Excerpted passage:
Integration of Transcriptome and Epigenome to Identify and Develop Prognostic Markers for Ovarian Cancer

DNA methylation is a widely researched epigenetic modification. It is associated with the occurrence and development of cancer and has helped evaluate patients' prognoses. However, most existing DNA methylation prognosis models have not simultaneously considered the changes of the downstream transcriptome. Methods. The RNA-Sequencing data and DNA methylation omics data of ovarian cancer patients were downloaded from The Cancer Genome Atlas (TCGA) database. The Consensus Cluster Plus algorithm was used to construct the methylated molecular subtypes of the ovary. Lasso regression was employed to build a multi-gene signature. An independent data set was applied to verify the prognostic value of the signature. The Gene Set Variation Analysis (GSVA) was used to carry out the enrichment analysis of the pathways linked to the gene signature. The IMvigor 210 cohort was used to explore the predictive efficacy of the gene signature for immunotherapy response. Results. We distinguished ovarian cancer samples into two subtypes with different prognosis, based on the omics data of DNA methylation. Differentially expressed genes and enrichment analysis among subtypes indicated that DNA methylation was related to fatty acid metabolism and the extracellular matrix (ECM)-receptor. Furthermore, we constructed an 8-gene signature, which proved to be efficient and stable in predicting prognostics in ovarian cancer patients with different data sets and distinctive pathological characteristics. Finally, the 8-gene signature could predict patients' responses to immunotherapy. The polymerase chain reaction experiment was further used to verify the expression of 8 genes. Conclusion. We analyzed the prognostic value of the related genes of methylation in ovarian cancer. The 8-gene signature predicted the prognosis and immunotherapy response of ovarian cancer patients well and is expected to be valuable in clinical application.

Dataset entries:

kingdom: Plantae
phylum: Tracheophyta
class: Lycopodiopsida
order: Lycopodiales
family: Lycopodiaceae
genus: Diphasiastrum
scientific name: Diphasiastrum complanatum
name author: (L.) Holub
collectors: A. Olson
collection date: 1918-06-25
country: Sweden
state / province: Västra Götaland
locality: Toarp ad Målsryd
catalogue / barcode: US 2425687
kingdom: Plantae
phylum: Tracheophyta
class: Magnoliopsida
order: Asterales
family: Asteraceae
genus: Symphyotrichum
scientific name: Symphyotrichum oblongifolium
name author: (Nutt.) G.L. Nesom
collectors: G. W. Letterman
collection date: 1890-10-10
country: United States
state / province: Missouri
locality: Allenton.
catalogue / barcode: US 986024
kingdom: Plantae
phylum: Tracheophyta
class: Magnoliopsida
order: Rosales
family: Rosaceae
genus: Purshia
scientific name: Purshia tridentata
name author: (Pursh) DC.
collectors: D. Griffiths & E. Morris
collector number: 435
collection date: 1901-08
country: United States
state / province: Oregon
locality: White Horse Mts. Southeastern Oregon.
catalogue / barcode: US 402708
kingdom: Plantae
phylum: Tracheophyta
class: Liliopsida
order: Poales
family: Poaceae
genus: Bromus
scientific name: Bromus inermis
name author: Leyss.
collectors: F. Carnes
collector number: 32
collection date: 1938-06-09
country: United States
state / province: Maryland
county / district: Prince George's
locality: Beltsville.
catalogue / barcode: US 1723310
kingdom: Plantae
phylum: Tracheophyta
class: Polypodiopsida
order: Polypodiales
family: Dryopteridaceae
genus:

Task goal: In the ovarian cancer abstract, which cohort was used to test whether the gene signature predicts immunotherapy response?

Response box: The IMvigor 210 cohort.